Mumbai: The weak debut of Reliance Power Ltd on the Bombay Stock Exchange (BSE), at a 17% discount on Monday, does not augur well for power sector stocks, say analysts.
Indeed, Reliance Energy Ltd, the Anil Dhirubhai Ambani Group flagship that holds 45% stake in Reliance Power, fell by 19.4% to close at Rs1,582.30 a share. Tata Power Ltd fell 14.8% to close at Rs1,140.15 a share while NTPC Ltd, India’s largest power generation company, fell 6.74% to close at Rs189.60 a share. Both these stocks had touched their highs of Rs1,641 and Rs291, respectively, during the run-up to the Reliance Power’s public float.
BSE’s power sector index fell 321.65 points in Monday’s trade. It has lost 972.66 points since its November launch and 1,448.45 points since touching a high of 4,863.11 in January. BSE’s broader benchmark index, the Sensex, has fallen 4,575.86 points since 10 January, when it touched its high of 21,206.77 points.
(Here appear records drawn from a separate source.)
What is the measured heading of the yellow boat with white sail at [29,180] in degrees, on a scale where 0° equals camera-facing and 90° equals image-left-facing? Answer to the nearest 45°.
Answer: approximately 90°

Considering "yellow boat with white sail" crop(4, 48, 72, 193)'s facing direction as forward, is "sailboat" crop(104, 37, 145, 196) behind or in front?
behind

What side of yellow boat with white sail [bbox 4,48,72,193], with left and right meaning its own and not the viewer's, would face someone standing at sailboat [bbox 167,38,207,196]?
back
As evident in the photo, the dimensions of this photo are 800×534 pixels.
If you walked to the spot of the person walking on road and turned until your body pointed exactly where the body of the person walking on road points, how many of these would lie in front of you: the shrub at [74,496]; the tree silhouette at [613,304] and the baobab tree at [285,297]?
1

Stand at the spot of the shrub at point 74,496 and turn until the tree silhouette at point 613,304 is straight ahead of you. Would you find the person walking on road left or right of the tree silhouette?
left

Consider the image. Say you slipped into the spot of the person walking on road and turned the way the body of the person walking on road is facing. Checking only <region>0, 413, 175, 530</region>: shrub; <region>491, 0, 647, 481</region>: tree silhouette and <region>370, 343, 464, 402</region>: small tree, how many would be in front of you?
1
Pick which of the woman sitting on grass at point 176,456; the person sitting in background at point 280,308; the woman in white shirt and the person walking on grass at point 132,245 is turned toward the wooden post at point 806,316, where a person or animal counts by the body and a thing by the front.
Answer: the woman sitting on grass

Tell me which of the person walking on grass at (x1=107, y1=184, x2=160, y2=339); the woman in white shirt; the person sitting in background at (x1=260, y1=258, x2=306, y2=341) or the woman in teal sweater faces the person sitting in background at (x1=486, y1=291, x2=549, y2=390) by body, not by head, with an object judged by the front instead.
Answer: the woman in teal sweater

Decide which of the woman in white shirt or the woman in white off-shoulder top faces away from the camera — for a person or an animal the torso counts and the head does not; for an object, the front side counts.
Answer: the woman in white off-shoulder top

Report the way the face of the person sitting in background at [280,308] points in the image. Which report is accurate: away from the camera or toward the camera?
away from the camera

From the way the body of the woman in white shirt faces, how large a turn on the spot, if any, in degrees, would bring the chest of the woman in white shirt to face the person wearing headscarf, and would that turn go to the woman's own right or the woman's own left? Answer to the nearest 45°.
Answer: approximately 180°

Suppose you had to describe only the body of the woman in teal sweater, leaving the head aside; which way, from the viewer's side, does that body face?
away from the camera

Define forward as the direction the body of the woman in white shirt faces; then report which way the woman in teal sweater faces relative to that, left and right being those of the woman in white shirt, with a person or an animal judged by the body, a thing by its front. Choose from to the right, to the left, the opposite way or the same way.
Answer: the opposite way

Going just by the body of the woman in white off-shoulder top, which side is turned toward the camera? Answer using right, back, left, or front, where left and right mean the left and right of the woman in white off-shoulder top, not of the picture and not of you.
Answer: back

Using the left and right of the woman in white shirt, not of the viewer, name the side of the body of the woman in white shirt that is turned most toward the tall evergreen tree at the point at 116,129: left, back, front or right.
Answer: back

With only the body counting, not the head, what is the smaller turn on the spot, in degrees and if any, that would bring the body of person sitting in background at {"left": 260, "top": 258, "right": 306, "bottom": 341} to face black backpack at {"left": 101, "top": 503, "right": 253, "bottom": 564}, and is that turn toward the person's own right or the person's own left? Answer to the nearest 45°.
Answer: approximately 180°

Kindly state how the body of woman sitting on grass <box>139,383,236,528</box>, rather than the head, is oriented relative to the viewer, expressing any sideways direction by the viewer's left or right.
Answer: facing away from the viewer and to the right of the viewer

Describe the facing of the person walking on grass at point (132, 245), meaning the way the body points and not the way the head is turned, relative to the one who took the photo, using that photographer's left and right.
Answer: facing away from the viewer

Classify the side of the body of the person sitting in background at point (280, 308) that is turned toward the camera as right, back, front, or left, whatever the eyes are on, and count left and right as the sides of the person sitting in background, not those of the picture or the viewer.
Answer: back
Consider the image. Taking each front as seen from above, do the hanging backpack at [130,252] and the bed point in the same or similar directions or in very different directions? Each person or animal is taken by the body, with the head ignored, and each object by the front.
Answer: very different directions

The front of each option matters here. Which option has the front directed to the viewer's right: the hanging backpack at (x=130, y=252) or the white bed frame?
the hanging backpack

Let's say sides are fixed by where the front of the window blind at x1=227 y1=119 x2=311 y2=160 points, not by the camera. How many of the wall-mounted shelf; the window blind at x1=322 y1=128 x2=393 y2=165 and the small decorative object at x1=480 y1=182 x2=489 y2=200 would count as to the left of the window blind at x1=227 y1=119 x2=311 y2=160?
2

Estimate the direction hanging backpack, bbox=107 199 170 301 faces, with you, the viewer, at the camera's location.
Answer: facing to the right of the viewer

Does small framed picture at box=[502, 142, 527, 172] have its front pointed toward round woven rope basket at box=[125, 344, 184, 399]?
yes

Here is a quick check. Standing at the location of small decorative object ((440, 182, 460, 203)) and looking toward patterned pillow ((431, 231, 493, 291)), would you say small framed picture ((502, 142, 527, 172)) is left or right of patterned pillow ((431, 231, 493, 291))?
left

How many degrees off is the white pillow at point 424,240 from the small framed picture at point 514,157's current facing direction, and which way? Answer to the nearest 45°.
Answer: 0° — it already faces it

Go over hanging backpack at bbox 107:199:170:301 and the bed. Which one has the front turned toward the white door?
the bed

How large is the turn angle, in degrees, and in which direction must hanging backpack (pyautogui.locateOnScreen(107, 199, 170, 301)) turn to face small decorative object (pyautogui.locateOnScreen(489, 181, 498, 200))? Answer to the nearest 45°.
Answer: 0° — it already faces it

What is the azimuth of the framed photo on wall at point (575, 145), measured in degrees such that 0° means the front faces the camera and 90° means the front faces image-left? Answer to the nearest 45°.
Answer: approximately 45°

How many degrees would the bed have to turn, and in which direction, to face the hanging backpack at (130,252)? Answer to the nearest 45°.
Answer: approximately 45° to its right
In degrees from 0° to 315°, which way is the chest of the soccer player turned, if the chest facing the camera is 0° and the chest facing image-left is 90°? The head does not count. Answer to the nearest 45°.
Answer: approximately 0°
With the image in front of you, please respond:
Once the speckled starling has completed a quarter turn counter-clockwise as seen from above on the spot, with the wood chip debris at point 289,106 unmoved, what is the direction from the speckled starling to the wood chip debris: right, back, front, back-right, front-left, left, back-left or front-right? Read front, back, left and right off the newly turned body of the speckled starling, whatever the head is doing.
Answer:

Analysts said the hype created by Reliance Power had pushed power stocks and that these stocks would continue to see a correction in prices. Harendra Kumar, head of research at online brokerage ICICI Direct.com said: “These stocks will now reach their fair value levels and stabilize there. But, despite the correction, power sector will continue to be in focus and investments will continue to come into these companies as huge capacities are being added.”
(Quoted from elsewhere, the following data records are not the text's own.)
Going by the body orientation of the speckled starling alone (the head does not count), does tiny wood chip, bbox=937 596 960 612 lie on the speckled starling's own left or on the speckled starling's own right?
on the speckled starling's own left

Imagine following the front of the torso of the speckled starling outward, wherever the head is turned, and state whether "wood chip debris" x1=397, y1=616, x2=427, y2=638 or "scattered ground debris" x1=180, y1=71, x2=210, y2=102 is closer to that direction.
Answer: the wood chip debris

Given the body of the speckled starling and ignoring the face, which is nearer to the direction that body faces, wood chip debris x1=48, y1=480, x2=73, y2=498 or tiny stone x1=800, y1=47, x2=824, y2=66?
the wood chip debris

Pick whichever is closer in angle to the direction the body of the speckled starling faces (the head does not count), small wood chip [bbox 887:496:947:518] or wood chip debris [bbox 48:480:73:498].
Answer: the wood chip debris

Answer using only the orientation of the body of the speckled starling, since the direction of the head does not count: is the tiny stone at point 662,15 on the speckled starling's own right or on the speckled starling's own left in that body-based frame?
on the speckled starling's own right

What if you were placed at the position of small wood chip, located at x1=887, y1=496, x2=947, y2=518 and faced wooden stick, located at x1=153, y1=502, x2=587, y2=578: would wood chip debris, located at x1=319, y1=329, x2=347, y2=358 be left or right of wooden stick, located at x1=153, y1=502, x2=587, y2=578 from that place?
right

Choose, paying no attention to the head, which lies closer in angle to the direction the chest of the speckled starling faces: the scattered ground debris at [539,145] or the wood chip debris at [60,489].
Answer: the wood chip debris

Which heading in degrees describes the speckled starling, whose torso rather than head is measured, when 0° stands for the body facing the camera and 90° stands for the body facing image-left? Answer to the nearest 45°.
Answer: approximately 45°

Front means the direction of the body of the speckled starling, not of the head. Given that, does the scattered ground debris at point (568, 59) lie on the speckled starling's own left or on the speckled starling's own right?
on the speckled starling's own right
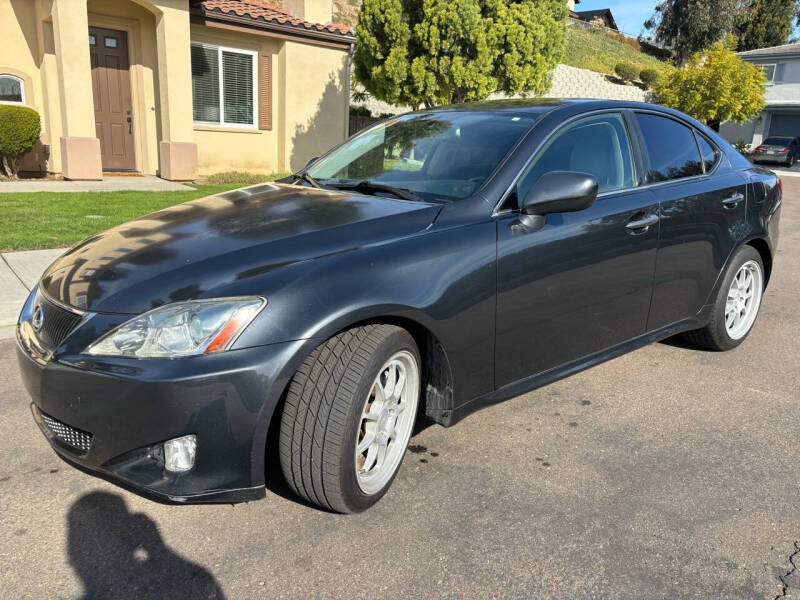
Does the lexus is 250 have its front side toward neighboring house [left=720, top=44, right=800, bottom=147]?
no

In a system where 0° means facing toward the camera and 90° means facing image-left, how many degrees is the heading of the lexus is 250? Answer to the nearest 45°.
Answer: approximately 45°

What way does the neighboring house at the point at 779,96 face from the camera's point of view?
toward the camera

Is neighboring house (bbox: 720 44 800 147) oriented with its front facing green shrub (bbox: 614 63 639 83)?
no

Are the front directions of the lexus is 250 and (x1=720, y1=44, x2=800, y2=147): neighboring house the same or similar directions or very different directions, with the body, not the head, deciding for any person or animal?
same or similar directions

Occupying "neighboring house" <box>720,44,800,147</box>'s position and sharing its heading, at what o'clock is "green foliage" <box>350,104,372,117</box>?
The green foliage is roughly at 1 o'clock from the neighboring house.

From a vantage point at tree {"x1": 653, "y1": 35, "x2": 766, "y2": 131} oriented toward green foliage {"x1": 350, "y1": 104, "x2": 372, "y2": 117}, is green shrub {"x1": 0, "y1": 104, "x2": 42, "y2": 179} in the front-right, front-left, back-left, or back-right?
front-left

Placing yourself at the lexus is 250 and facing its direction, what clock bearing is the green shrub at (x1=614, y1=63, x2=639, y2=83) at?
The green shrub is roughly at 5 o'clock from the lexus is 250.

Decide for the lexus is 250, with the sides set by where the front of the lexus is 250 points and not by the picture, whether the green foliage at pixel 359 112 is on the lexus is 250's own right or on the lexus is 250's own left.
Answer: on the lexus is 250's own right

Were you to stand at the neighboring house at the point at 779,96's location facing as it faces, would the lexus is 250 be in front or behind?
in front

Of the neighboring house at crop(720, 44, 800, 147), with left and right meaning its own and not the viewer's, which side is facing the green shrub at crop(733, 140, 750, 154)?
front

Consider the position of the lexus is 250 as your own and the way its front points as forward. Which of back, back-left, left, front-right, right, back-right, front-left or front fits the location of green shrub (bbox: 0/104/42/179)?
right

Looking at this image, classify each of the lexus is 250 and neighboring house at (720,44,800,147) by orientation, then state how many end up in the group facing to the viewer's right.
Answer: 0
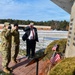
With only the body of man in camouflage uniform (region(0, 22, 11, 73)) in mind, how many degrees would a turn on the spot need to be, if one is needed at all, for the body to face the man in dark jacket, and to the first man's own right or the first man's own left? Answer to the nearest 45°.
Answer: approximately 45° to the first man's own left

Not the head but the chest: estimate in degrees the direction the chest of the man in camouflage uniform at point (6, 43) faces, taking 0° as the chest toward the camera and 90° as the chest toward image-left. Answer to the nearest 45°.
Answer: approximately 270°
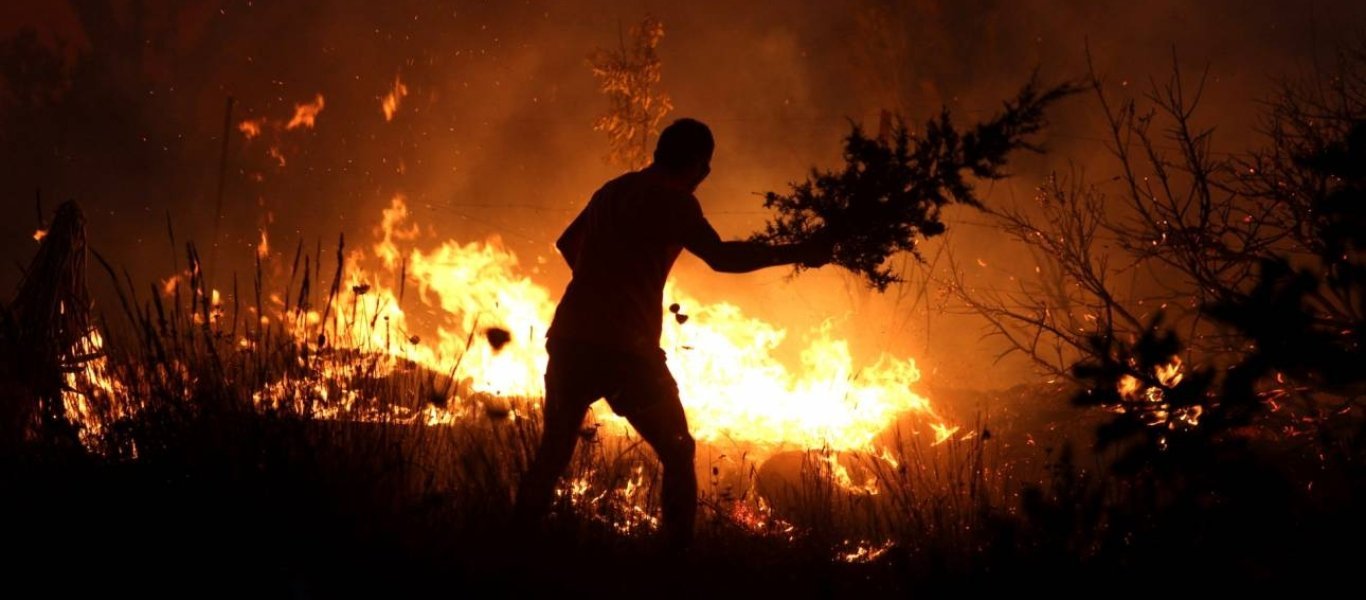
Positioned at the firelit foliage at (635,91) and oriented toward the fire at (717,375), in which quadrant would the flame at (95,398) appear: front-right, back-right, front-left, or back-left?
front-right

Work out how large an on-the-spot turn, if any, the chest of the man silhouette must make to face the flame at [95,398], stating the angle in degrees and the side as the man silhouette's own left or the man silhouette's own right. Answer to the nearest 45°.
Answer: approximately 135° to the man silhouette's own left

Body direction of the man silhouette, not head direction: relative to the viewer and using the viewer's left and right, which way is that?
facing away from the viewer and to the right of the viewer

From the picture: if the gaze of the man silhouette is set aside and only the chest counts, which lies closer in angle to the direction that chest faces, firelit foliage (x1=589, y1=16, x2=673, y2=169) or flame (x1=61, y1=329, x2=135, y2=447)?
the firelit foliage

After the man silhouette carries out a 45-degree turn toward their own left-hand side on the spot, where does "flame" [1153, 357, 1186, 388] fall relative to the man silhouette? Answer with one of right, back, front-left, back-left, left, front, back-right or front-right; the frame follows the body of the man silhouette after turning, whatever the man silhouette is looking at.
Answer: right

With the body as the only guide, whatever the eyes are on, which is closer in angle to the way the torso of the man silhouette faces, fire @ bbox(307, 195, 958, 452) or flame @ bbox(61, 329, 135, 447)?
the fire
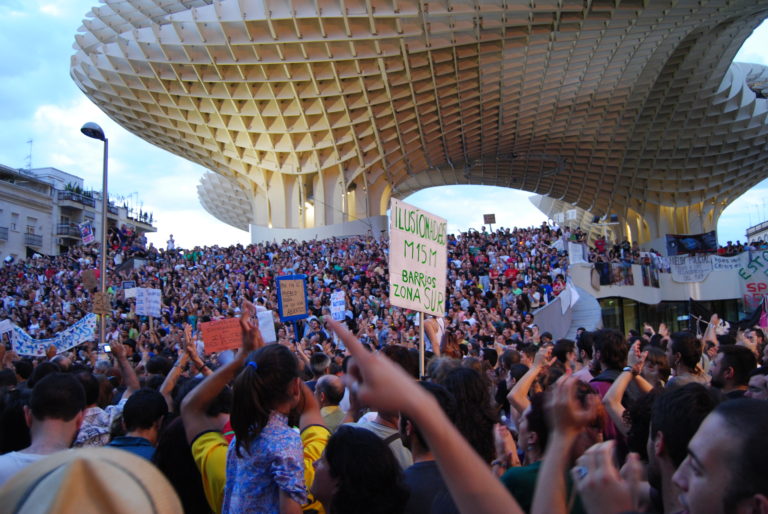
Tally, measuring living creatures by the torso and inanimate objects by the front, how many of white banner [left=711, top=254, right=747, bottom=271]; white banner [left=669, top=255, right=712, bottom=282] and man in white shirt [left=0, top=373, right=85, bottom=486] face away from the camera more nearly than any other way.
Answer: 1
Under the 11th Plan, a total of 78,000MW are being added in capacity and of this, 10,000MW will be added by private companies. According to analysts, private firms would require investments worth Rs50,000 crore and of this, Rs12,000-15,000 crore would be equity.
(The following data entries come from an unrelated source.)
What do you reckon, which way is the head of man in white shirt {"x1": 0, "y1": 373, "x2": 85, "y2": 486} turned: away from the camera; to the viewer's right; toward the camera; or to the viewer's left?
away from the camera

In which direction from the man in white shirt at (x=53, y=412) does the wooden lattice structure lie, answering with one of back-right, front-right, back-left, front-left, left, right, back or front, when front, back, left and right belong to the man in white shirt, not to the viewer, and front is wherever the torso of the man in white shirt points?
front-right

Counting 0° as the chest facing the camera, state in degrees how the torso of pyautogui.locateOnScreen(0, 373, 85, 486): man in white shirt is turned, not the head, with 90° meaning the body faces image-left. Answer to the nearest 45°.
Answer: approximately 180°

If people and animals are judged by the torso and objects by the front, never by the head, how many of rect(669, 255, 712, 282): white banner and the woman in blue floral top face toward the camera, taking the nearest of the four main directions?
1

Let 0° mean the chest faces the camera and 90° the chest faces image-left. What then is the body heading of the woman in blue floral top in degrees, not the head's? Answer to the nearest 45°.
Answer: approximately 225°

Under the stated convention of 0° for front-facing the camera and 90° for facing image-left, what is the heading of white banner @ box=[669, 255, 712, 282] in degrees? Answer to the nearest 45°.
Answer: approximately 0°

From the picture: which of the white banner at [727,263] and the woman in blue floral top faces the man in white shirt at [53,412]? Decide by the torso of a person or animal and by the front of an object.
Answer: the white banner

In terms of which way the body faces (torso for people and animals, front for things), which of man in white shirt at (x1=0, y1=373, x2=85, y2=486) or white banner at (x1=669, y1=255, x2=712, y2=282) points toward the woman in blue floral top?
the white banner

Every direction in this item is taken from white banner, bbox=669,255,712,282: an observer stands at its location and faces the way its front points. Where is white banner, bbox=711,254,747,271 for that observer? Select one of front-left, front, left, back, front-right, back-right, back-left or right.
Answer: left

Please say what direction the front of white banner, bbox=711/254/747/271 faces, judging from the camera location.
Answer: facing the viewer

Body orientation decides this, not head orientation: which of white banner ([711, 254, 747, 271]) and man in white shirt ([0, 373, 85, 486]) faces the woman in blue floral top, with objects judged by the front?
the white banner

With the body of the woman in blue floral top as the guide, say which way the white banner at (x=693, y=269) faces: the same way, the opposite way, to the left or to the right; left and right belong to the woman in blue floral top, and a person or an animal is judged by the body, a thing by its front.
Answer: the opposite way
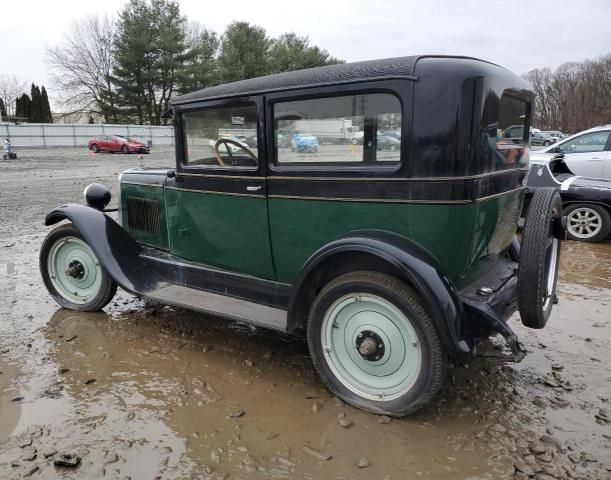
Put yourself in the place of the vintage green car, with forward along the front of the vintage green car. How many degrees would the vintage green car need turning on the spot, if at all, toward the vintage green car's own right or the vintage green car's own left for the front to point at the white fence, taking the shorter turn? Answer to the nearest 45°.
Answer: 0° — it already faces it

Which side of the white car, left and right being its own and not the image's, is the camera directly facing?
left

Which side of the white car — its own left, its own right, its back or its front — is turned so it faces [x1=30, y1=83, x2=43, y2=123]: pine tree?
front

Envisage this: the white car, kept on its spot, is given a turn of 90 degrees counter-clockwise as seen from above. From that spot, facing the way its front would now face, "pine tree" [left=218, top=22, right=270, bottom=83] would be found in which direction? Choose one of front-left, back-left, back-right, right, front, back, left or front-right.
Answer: back-right

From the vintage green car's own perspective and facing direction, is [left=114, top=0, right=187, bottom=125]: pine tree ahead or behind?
ahead

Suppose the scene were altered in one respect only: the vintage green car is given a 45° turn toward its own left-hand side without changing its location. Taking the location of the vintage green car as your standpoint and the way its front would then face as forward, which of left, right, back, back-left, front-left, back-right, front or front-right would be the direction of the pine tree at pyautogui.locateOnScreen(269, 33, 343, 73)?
right

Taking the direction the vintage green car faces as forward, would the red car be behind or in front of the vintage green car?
in front

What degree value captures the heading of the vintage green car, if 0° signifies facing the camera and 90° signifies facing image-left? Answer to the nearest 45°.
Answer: approximately 135°

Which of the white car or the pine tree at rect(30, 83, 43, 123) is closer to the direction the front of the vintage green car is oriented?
the pine tree

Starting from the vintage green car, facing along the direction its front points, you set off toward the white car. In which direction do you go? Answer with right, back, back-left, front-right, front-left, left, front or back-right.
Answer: right

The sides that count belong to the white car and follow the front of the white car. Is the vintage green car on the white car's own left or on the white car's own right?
on the white car's own left

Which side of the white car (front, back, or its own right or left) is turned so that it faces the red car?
front

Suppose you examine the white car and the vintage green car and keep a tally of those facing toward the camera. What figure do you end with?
0

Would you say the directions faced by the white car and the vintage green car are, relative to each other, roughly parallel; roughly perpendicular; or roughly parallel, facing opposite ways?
roughly parallel
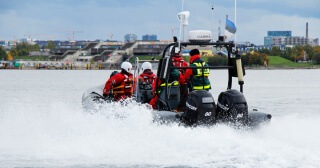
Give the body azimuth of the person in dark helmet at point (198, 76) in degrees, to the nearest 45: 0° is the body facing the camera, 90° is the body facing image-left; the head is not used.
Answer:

Power sector stocks will continue to see a correction in valuation because of the changing revenue models, said Hitesh Kuvelkar, assistant director research at First Global Ltd, a Mumbai-based brokerage. “Earlier, these companies followed a cost-plus model where raw material and fuel costs were passed on to consumers. But now with the government calling for competitive bidding, we cannot clearly evaluate the risk of fuel and raw material costs anymore,” he said.